An important part of Capt. James Cook’s story was lifted gingerly from a crate Tuesday at the Royal B.C. Museum.

It was a 20-piece collection of dessert china once owned by Cook’s widow, Elizabeth. The china was unveiled as part of a presentation to the museum by the City of Victoria, where it had been stored in the municipal archives.

The other half of the original set is in the Captain Cook Schoolroom Museum in Great Ayton, England, and one piece from the Victoria set was given previously as a gift to Australia.

The china, estimated to date to 1813-1820, was made by John & William Ridgway in Shelton, England. It joins other artifacts in the museum’s Cook collection, including a rare volume of woven textiles from around the Pacific region and the dagger reputed to have been used in the killing of Cook in Hawaii in 1779.

Victoria Mayor Lisa Helps said the city is pleased to give the items to the museum “where they’ll be well-displayed and well-cherished.” The collection was last displayed in 1978 for Cook’s bicentennial celebration through the efforts of Victoria archivist Ainslie Helmcken.

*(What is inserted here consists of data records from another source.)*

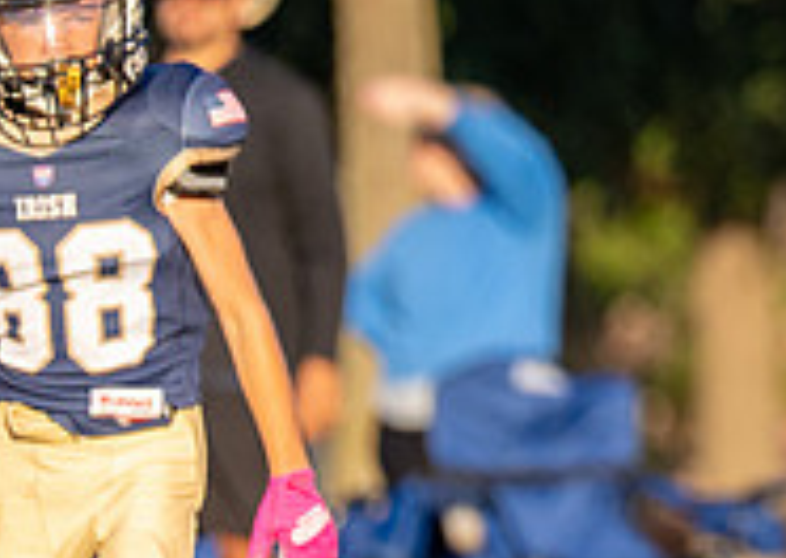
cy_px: 127
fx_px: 25326
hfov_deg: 1.8
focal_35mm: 1137
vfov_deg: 1.3
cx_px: 1361
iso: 400
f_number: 2.8
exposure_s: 1/2500
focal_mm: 200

It became part of the city archives after being purchased by Helmcken in the mid-1980s for $800 from Cook’s relatives in Duncan, and then donated to the city.

Helps said aspects of James Cook’s home life, as seen through Elizabeth, come to light with the china.

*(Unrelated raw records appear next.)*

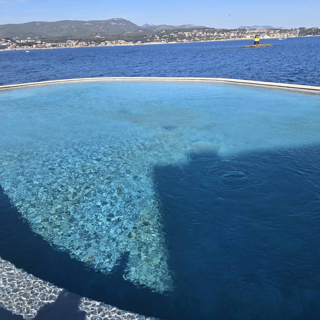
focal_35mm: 28
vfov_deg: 57.3
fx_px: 293
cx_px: 165
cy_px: 163
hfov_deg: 57.3
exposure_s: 1/2921
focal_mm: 5.4
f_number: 1.8
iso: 50
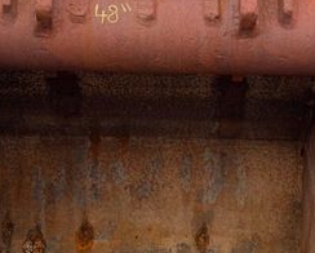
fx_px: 1074
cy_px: 36
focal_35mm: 115
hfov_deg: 16.7
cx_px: 150
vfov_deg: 13.3
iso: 64
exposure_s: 1/1285
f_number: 1.78
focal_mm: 6.76
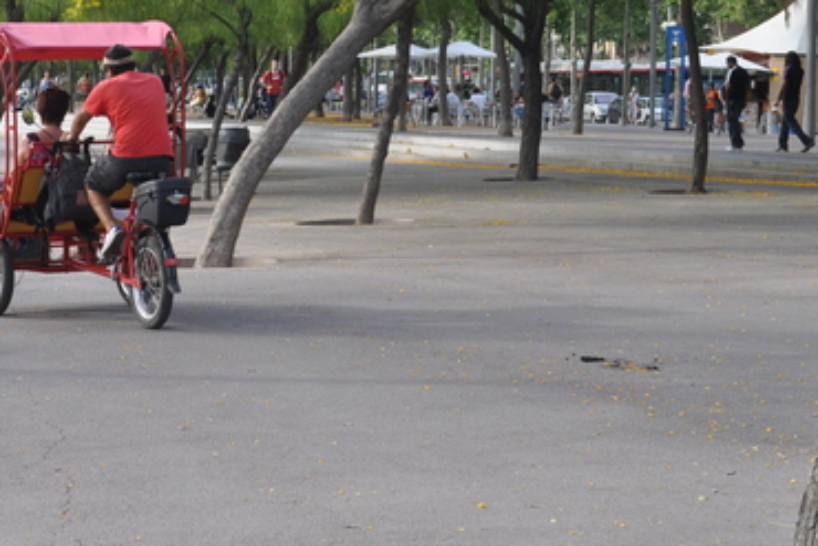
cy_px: 104
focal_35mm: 107
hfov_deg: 19.0
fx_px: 2432
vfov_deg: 12.8
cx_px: 270
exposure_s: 1/200
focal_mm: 40
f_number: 7.1
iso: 200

“Her husband, his life was celebrated . . . and her life very much was marked by tragedy,” Helps said. “By the time she was 50 she had lost all her [six] children and lived as a widow at a time where it was very difficult for women to do so.

“So to have the china, is a real testimony to the domestic element of high adventure.”

“A lot of people look at explorers through the lens of colonialism but don’t understand that there are families at home,” said Lorne Hammond, the museum’s curator of history.

“For many of us, we have people in service with families at home and it’s always good to be able to connect those stories to it.”

Museum chief executive Jack Lohman said the china is in “remarkably good condition.”

“We’re delighted to have this,” he said, adding the museum maintains a close relationship with Victoria’s archives.

The presentation of the china attracted 12 local members of the Captain Cook Society, an international group.

Jan Bergnik said his admiration for Cook relates to “his leadership style and the interesting aspects of his travels and his mapping.”

Hammond said it will be a while before the china goes on display since it has to be catalogued and go through other preparations.